[WHAT YOU ARE ASKED TO DO]
Look below for the lines from the one with "model.jl --p_cost=75 --days=31" to the one with "Day to start the naive method.", and copy exactly those lines, both ends included.

┌──

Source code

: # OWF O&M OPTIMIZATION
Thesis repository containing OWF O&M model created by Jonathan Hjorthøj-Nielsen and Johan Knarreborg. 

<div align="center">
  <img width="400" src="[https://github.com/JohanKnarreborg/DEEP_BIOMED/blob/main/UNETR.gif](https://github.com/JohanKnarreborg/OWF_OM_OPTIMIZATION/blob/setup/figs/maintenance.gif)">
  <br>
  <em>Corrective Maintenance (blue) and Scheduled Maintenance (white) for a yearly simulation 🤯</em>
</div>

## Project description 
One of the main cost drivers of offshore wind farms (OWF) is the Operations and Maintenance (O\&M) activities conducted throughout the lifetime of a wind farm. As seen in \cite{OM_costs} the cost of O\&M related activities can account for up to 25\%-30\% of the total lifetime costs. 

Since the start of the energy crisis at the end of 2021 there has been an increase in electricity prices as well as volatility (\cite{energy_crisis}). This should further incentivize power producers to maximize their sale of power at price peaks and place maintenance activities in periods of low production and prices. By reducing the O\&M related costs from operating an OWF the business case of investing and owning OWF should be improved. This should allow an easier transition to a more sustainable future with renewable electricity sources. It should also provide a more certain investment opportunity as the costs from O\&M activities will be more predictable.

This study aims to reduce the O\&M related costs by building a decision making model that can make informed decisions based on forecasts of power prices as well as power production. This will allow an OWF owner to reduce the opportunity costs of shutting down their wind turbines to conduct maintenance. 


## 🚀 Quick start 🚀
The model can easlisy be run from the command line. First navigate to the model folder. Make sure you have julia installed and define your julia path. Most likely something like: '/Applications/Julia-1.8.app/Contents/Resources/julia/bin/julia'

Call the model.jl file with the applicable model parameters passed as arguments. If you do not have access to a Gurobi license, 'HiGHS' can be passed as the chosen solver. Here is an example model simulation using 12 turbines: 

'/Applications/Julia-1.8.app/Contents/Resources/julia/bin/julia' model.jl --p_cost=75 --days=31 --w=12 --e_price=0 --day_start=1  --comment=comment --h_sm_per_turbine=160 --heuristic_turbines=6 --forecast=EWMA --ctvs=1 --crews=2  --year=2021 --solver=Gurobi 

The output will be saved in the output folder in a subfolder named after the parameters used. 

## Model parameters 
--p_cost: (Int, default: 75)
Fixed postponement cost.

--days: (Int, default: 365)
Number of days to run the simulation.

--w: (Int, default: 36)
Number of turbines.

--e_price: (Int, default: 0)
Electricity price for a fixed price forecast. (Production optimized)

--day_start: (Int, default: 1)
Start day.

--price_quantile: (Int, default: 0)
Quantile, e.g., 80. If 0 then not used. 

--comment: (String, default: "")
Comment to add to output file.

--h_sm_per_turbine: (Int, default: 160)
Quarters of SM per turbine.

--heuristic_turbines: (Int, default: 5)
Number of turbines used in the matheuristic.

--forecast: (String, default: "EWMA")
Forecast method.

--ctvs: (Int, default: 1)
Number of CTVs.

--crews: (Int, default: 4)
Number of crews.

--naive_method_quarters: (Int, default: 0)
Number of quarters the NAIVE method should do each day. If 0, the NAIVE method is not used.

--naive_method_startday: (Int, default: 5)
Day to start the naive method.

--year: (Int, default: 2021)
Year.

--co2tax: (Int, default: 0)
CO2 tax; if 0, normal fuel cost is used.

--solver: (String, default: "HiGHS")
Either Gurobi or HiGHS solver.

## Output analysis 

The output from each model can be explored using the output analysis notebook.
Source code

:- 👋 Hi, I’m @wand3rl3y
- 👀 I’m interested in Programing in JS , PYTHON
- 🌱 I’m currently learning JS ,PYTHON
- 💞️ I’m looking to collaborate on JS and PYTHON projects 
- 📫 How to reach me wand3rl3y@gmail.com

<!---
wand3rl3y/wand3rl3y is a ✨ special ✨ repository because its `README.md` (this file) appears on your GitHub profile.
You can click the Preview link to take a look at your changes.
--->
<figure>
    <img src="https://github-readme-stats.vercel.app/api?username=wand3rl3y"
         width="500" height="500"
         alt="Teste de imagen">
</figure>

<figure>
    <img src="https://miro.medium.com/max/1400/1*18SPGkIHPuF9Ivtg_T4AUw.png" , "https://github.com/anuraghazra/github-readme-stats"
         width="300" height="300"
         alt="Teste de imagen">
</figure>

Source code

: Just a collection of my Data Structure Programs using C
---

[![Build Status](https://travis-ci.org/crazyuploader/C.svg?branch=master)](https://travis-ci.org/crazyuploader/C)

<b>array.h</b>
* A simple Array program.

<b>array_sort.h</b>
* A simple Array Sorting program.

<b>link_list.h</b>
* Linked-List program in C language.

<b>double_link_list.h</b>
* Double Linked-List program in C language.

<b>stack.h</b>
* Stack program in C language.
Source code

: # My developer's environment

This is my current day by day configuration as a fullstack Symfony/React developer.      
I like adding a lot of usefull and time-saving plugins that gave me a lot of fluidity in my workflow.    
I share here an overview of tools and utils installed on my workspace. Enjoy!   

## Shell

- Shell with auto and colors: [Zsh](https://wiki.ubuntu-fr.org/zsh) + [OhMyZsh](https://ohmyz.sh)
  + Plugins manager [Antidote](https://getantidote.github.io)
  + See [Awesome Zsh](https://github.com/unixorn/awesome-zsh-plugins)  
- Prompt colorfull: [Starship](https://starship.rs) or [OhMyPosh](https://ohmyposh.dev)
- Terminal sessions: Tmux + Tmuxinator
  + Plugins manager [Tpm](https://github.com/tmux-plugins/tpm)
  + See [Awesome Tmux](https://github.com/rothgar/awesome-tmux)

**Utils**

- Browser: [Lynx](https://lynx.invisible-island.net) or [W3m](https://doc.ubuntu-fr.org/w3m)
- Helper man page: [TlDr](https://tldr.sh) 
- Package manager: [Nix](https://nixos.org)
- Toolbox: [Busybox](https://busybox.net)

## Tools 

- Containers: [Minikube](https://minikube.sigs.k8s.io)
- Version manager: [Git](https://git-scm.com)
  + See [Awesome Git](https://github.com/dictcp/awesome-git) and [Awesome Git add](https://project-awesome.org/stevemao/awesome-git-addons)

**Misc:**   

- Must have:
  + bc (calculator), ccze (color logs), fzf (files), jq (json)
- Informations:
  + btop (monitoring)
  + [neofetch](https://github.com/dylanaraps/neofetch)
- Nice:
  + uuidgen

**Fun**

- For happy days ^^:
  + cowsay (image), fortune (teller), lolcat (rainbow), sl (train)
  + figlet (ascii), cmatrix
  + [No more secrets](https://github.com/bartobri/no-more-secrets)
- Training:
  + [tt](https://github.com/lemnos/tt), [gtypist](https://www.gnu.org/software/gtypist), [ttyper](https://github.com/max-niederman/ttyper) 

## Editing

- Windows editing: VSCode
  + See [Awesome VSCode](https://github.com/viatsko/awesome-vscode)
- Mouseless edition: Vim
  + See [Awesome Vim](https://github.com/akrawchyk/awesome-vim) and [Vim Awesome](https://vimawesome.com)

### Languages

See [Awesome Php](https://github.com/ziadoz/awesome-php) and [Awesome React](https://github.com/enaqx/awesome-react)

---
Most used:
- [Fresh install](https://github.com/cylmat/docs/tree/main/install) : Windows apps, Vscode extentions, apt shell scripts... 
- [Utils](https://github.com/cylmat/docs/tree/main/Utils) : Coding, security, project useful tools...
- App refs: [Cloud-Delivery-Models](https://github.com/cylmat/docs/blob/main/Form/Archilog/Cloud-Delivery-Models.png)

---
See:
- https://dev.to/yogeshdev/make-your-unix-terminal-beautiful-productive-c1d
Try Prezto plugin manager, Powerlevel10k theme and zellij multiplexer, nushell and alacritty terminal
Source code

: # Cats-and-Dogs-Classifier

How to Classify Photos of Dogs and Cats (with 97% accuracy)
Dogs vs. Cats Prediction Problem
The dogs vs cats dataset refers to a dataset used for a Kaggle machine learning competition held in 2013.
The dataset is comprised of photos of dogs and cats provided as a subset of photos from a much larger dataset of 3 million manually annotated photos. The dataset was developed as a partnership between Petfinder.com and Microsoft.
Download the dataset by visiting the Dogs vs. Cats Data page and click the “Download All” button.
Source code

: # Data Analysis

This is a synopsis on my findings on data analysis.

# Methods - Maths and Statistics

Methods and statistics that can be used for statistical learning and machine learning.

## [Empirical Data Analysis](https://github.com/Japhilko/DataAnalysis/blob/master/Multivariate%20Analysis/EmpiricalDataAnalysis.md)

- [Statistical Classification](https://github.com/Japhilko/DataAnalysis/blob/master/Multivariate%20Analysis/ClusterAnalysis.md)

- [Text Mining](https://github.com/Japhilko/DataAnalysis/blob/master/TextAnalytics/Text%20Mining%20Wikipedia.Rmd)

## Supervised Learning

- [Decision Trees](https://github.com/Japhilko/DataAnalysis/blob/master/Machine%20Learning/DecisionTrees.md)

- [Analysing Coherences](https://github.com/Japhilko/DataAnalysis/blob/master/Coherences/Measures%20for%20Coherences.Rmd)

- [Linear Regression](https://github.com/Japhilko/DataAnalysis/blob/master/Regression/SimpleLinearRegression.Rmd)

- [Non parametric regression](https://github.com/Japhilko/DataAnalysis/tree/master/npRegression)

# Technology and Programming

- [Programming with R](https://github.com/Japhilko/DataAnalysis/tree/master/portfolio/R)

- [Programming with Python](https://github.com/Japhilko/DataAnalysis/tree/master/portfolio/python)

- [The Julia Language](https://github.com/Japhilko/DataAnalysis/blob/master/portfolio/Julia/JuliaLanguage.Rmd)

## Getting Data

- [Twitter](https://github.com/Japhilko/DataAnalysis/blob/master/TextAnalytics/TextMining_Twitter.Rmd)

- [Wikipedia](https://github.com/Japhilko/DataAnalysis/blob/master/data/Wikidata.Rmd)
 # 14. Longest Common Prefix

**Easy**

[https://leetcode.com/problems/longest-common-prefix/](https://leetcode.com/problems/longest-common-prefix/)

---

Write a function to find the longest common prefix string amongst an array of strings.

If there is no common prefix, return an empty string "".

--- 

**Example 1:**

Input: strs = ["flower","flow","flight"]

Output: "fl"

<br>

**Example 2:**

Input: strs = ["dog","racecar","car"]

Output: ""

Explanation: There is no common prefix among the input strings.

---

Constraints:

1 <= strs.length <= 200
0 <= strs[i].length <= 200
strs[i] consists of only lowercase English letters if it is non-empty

└──

[ANSWER SPACE]
'/Applications/Julia-1.8.app/Contents/Resources/julia/bin/julia' model.jl --p_cost=75 --days=31 --w=12 --e_price=0 --day_start=1  --comment=comment --h_sm_per_turbine=160 --heuristic_turbines=6 --forecast=EWMA --ctvs=1 --crews=2  --year=2021 --solver=Gurobi 

The output will be saved in the output folder in a subfolder named after the parameters used. 

## Model parameters 
--p_cost: (Int, default: 75)
Fixed postponement cost.

--days: (Int, default: 365)
Number of days to run the simulation.

--w: (Int, default: 36)
Number of turbines.

--e_price: (Int, default: 0)
Electricity price for a fixed price forecast. (Production optimized)

--day_start: (Int, default: 1)
Start day.

--price_quantile: (Int, default: 0)
Quantile, e.g., 80. If 0 then not used. 

--comment: (String, default: "")
Comment to add to output file.

--h_sm_per_turbine: (Int, default: 160)
Quarters of SM per turbine.

--heuristic_turbines: (Int, default: 5)
Number of turbines used in the matheuristic.

--forecast: (String, default: "EWMA")
Forecast method.

--ctvs: (Int, default: 1)
Number of CTVs.

--crews: (Int, default: 4)
Number of crews.

--naive_method_quarters: (Int, default: 0)
Number of quarters the NAIVE method should do each day. If 0, the NAIVE method is not used.

--naive_method_startday: (Int, default: 5)
Day to start the naive method.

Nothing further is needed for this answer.